Physical and theoretical studies of localized organic biradicals

• Main Author: Goldberg, Aaron Henry
• Format: Others
• Language: en
• Published: 1983
• Online Access: https://thesis.library.caltech.edu/5755/1/Goldberg_a_1983.pdf; Goldberg, Aaron Henry (1983) Physical and theoretical studies of localized organic biradicals. Master's thesis, California Institute of Technology. doi:10.7907/w5h0-qg02. https://resolver.caltech.edu/CaltechTHESIS:04292010-114150617 <https://resolver.caltech.edu/CaltechTHESIS:04292010-114150617>

Section I. Introduction. Section II. Singlet-triplet energy gaps in localized 1,3-biradicals have been investigated using ab initio electronic structure theory.
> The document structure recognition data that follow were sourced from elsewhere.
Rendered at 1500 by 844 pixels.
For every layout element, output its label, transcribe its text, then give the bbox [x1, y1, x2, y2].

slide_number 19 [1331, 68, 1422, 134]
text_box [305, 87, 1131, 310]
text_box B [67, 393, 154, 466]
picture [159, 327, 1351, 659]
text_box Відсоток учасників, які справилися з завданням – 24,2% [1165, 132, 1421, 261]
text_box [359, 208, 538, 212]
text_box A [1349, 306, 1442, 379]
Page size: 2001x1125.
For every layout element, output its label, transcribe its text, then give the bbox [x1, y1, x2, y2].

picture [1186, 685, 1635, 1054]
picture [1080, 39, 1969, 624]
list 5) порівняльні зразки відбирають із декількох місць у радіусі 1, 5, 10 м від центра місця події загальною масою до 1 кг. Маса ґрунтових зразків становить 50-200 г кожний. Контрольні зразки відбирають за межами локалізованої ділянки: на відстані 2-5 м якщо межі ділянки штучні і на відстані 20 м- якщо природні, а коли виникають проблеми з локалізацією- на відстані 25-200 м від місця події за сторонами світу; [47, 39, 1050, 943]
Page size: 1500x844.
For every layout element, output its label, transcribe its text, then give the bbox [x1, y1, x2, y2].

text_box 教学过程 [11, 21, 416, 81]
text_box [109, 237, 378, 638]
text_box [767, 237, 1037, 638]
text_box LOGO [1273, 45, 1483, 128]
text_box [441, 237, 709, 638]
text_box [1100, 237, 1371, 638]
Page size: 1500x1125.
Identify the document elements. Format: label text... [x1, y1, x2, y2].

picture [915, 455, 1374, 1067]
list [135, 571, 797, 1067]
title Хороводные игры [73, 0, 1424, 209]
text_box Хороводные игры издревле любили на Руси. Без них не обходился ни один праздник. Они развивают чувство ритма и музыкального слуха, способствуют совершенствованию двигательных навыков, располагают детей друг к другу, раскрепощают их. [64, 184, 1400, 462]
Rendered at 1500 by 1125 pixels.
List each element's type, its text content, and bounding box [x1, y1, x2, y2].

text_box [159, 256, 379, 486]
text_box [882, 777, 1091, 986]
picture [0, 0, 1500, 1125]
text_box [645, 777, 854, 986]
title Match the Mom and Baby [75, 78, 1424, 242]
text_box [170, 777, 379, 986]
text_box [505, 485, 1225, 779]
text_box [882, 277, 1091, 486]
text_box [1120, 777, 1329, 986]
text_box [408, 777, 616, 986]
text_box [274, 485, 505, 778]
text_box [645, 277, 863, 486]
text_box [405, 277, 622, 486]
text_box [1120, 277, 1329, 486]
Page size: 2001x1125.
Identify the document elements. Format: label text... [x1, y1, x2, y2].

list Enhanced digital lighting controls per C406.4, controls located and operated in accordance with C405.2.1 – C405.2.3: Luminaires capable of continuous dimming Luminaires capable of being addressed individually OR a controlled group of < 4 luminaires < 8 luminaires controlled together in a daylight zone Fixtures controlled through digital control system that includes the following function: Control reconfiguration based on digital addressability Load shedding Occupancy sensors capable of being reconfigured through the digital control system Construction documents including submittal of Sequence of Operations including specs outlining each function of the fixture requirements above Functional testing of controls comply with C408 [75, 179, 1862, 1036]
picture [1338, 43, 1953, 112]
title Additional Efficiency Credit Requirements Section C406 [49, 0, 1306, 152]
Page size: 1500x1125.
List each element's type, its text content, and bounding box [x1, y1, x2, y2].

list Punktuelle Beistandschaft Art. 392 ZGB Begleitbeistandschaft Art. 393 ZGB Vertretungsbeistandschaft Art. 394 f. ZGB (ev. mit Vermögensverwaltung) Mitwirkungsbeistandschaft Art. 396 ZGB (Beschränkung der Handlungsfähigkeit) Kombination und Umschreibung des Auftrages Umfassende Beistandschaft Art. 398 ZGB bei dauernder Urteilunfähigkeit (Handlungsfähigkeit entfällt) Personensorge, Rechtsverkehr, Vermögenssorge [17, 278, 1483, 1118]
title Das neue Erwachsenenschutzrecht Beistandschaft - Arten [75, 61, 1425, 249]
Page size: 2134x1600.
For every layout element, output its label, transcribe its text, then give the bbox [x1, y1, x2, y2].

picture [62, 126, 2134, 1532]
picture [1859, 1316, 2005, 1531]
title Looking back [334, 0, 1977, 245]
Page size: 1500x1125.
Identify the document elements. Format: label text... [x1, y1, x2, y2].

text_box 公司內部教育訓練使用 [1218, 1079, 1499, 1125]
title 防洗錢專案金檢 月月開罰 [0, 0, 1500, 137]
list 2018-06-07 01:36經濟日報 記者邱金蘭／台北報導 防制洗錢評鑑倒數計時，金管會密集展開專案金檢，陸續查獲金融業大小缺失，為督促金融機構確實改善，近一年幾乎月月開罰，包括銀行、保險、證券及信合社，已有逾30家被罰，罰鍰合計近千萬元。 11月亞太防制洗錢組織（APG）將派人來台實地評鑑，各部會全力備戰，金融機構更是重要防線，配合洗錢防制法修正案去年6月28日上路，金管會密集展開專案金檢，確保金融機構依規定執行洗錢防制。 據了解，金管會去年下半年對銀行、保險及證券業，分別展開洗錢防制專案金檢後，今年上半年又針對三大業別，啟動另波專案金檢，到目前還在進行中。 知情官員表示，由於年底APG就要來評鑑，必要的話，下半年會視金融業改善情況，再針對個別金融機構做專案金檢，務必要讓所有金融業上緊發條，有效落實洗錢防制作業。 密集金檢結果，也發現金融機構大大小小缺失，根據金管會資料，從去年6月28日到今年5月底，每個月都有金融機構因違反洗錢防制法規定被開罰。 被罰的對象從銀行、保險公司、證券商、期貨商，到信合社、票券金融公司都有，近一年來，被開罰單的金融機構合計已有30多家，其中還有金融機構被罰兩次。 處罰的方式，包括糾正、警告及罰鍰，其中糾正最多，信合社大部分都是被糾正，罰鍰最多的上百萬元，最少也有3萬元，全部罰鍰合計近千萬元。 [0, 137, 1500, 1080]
Analysis of both the molecular orbital and generalized valence bond wavefunctions allows one to follow the complex interplay between through-bond and through-space interactions. When the two effects are of similar magnitude, a triplet ground state is possible. However, when one significantly dominates the other, a singlet ground state is expected. Extension of the analysis to other systems and the implications of the results for experimental studies of localized biradicals are discussed. Section III. Several unsuccessful attempts to observe the triplet cyclobutane- and cyclohexane-1,3-diyls through low temperature photolysis of the corresponding azo and azoxy compounds are reported. The reasons for these failures are considered together with their implications for the observation of other localized biradicals. Section IV. Photolysis of either 7-(2,3-diazabicyclo[2.2.1]hept-2-ene) spirocyclopropane or 7-(2,3-diazabicyclo[2.2.1]hept-2-ene) spiro-5'-bicyclo[2.1.0]pentane in a glassy matrix at 8°K leads to observation of a triplet ESR spectrum.. Both signals exhibit zero-field splitting parameters which are typical of delocalized systems (|D/hc| = 0.0255 and |E/hci| = 0.003 cm^(-1)). In addition, they are stable at temperatures well in excess of 85°K. Several possible sources of the two spectra are discussed. Section V. A program for the ab initio calculation of zero-field splitting parameters in localized biradicals is developed. The results for several 1,3-biradicals are presented.